• GIVEN REQUEST 1
Render the records below as a Markdown table with the columns Row and Record line, covering every line from the start of the records through the line that contains "crop: (256, 256)", inclusive, numbering each row and leaving out blank lines.
*** QUOTED TEXT
Incarvillea is commonly known as hardy gloxinia, but this plant is not related to gloxinias; it’s more closely related to trumpet vines such as Bignonia and Campsis.
Incarvillea produces showy trumpet-shaped flowers in long, spike-like clusters. Summer flowers appear above bold deep green leaves that are pinnately divided.
Incarvillea is a colorful addition to perennial borders or large rock gardens. It is easily grown in containers as long as the root is not disturbed.
From seed Incarvillea takes two to three years to bloom.
Get to Know Incarvillea
- Plant type: Perennial
- Growing zones and range: Zones 6 to 10
- Hardiness: Dies back in winter; protect roots from cold by mulching over them.
- Height and width: Plants grow 12 to 24 inches (30-61cm) tall and about as wide; some species grow taller.
- Foliage: Leaves are divided in a featherlike, pinnate, fashion.
- Flowers: Racemes or panicles of tubular two-lipped flowers with five spreading lobes or petals
- Bloom time: Summer
- Uses: Perennial borders or large rock gardens
- Common name: Hardy gloxinia
- Botanical name: Incarvillea
- Family name: Bignoniaceae
- Origin: High elevations of India, Tibet, and China
Where to Plant Incarvillea
- Plant Incarvillea in full sun that is shaded during the hottest part of the day.
******
*** MATERIAL FOR THE TASK
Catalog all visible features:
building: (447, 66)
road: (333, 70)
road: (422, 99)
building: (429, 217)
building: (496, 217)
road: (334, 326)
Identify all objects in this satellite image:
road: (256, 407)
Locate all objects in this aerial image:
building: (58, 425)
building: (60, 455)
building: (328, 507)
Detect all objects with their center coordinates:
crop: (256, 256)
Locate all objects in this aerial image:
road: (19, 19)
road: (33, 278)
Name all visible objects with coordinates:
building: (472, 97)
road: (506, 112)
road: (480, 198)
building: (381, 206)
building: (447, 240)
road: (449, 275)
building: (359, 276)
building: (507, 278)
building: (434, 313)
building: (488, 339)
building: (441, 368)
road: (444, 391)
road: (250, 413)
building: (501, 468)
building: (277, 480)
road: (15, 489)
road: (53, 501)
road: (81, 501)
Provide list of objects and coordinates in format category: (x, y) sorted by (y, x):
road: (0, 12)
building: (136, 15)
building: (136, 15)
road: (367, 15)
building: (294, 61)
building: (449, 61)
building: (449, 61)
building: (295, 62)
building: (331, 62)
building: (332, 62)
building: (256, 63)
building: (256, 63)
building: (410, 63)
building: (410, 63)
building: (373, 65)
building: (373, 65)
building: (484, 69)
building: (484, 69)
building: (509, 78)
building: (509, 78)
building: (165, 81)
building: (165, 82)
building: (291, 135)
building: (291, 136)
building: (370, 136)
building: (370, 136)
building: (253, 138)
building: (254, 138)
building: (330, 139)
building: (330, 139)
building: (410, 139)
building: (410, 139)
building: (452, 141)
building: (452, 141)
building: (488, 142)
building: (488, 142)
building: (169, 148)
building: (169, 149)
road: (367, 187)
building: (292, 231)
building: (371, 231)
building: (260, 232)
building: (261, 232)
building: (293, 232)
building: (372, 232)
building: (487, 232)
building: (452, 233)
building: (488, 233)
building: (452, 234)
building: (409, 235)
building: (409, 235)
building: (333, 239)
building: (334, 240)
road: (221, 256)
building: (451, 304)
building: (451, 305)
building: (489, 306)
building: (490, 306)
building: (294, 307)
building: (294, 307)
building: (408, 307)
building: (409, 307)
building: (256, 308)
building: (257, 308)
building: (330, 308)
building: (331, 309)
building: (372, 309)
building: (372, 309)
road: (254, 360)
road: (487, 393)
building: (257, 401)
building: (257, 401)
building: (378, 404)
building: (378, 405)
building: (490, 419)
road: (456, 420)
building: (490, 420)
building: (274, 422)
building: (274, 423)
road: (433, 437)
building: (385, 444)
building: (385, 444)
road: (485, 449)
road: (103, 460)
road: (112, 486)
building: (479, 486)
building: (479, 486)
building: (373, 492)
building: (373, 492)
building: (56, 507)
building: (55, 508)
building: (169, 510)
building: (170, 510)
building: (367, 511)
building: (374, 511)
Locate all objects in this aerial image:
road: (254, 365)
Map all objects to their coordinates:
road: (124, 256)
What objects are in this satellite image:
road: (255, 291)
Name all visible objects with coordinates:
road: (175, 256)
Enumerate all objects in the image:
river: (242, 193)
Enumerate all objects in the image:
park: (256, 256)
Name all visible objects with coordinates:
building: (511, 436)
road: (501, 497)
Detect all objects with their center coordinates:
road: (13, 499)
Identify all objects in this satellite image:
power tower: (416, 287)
******
• GIVEN REQUEST 2
Write what comes next in the growing guide to Incarvillea above, picking up after its last sentence.

• EXERCISE RESPONSE 1
| Row | Record line |
|---|---|
| 1 | Catalog all visible features: |
| 2 | building: (447, 66) |
| 3 | road: (333, 70) |
| 4 | road: (422, 99) |
| 5 | building: (429, 217) |
| 6 | building: (496, 217) |
| 7 | road: (334, 326) |
| 8 | Identify all objects in this satellite image: |
| 9 | road: (256, 407) |
| 10 | Locate all objects in this aerial image: |
| 11 | building: (58, 425) |
| 12 | building: (60, 455) |
| 13 | building: (328, 507) |
| 14 | Detect all objects with their center coordinates: |
| 15 | crop: (256, 256) |

• EXERCISE RESPONSE 2
- Plant Incarvillea in humus-rich, well-drained soil that is deep. Incarvillea grows a long taproot.
- Plant Incarvillea where it will not be disturbed. Incarvillea reacts poorly to transplanting.
When to Plant Incarvillea
- Set Incarvillea in the garden in spring.
Planting and Spacing Incarvillea
- Set Incarvillea roots in the garden in spring; set the crowns 1 inch (2.5cm) below the soil surface. Handle roots carefully; they are brittle and break easily.
How to Water and Feed Incarvillea
- Keep the soil evenly moist, but not wet.
- Fertilize Incarvillea with an all-purpose organic fertilizer in spring.
- Mulch over Incarvillea in late autumn to protect roots from winter cold.
- Grow Incarvillea in containers where winter are very cold.
- Overwinter container-grown Incarvillea in a cool location at about 45°F (7.3°C).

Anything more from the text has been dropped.